Grouping Data
Grouping data is a powerful way to analyze subsets of data by splitting it into groups based on one or more columns. Pandas provides the groupby()
method to perform grouping operations, such as aggregations and transformations. This tutorial explores how to use groupby()
effectively.
Basic Grouping
To group data by a specific column, use the groupby()
method. Once grouped, you can apply aggregation functions like sum()
, mean()
, or count()
. Here’s an example:
import pandas as pd
# Create a sample DataFrame
data = {
"City": ["Chennai", "Madurai", "Chennai", "Madurai", "Trichy"],
"Sales": [100, 200, 150, 180, 90],
"Profit": [20, 40, 30, 35, 15]
}
df = pd.DataFrame(data)
# Group by City and calculate total Sales
grouped = df.groupby("City")["Sales"].sum()
print(grouped)
Output
City | Sales |
---|---|
Chennai | 250 |
Madurai | 380 |
Trichy | 90 |
Explanation: The groupby("City")
method groups the data by the City
column. The sum()
function is applied to calculate the total sales for each city.
Grouping with Multiple Aggregations
You can perform multiple aggregations on grouped data using the agg()
method.

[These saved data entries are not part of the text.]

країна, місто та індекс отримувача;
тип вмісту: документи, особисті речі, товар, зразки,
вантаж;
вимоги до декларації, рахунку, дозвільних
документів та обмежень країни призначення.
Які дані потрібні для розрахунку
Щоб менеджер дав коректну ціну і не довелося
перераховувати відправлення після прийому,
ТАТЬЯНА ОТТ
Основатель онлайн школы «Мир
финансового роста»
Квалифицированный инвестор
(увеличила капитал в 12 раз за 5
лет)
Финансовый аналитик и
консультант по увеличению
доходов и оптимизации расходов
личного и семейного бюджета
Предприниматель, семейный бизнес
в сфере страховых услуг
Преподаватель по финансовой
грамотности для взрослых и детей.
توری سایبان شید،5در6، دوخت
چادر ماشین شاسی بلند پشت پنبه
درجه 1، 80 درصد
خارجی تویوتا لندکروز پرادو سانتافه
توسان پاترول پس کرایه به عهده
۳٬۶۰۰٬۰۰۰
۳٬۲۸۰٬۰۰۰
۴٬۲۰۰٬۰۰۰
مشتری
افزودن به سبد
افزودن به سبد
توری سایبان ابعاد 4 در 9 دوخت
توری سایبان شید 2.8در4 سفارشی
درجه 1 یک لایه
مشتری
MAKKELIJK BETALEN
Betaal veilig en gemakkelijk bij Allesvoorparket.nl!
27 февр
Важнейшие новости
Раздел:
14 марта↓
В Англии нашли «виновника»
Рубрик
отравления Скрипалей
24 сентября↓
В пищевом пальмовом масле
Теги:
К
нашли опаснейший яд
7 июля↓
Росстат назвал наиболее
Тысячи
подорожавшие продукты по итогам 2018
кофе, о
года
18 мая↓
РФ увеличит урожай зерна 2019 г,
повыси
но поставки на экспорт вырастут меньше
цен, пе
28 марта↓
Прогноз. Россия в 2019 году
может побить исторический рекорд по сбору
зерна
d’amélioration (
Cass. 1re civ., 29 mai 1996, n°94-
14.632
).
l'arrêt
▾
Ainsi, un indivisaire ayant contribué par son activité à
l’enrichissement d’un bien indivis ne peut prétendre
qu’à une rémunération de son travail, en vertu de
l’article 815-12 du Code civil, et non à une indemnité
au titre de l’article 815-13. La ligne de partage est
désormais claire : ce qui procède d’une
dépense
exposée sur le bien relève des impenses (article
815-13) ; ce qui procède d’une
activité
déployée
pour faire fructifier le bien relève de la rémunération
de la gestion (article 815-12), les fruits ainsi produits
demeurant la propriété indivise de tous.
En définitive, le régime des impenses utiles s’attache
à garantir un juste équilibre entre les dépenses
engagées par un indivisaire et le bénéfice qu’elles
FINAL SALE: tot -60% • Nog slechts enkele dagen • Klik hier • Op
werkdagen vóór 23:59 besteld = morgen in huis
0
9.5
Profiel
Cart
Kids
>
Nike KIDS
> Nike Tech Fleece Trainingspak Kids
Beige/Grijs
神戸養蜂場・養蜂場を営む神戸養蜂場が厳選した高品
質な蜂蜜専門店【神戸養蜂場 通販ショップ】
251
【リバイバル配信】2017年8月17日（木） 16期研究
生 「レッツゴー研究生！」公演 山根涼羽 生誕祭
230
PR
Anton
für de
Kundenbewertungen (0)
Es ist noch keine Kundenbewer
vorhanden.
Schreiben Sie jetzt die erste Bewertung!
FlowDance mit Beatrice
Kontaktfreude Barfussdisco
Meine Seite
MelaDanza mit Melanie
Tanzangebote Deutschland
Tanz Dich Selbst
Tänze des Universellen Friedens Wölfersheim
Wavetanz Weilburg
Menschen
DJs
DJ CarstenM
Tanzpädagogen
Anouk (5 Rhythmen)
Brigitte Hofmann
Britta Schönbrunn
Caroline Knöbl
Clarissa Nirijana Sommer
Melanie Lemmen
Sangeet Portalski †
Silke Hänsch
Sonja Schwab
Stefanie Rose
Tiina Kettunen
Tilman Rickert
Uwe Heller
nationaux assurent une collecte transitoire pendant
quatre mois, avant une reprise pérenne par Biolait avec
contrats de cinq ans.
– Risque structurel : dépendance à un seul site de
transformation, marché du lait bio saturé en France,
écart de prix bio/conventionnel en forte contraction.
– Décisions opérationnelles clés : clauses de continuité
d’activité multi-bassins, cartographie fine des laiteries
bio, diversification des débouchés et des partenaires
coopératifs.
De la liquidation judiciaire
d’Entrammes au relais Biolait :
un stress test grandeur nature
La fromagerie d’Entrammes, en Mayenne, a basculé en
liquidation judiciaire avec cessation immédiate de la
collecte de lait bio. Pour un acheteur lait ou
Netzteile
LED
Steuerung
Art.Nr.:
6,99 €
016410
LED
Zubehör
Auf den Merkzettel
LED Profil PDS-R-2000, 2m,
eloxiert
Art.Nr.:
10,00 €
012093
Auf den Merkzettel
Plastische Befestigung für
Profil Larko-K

Here’s an example:
# Group by City and calculate total Sales and average Profit
grouped = df.groupby("City").agg({
"Sales": "sum",
"Profit": "mean"
})
print(grouped)
Output
City | Sales | Profit |
---|---|---|
Chennai | 250 | 25.0 |
Madurai | 380 | 37.5 |
Trichy | 90 | 15.0 |
Explanation: The agg()
method allows you to perform multiple aggregation operations on grouped data. In this example, total sales and average profit are calculated for each city.
Grouping with Multiple Columns
You can group data by multiple columns by passing a list to the groupby()
method. Here’s an example:
# Group by City and Sales, and calculate total Profit
grouped = df.groupby(["City", "Sales"])["Profit"].sum()
print(grouped)
Output
City | Sales | Profit |
---|---|---|
Chennai | 100 | 20 |
Chennai | 150 | 30 |
Madurai | 180 | 35 |
Madurai | 200 | 40 |
Trichy | 90 | 15 |
Explanation: Grouping by multiple columns creates a hierarchical index, allowing you to analyze the data at multiple levels. In this example, profits are grouped by both city and sales values.
Key Takeaways
- Basic Grouping: Use
groupby()
to group data by a single column and apply aggregation functions. - Multiple Aggregations: Use
agg()
for performing multiple operations on grouped data. - Grouping by Multiple Columns: Analyze data at multiple levels by grouping with more than one column.
- Insights: Grouping helps summarize and analyze data effectively based on categorical variables.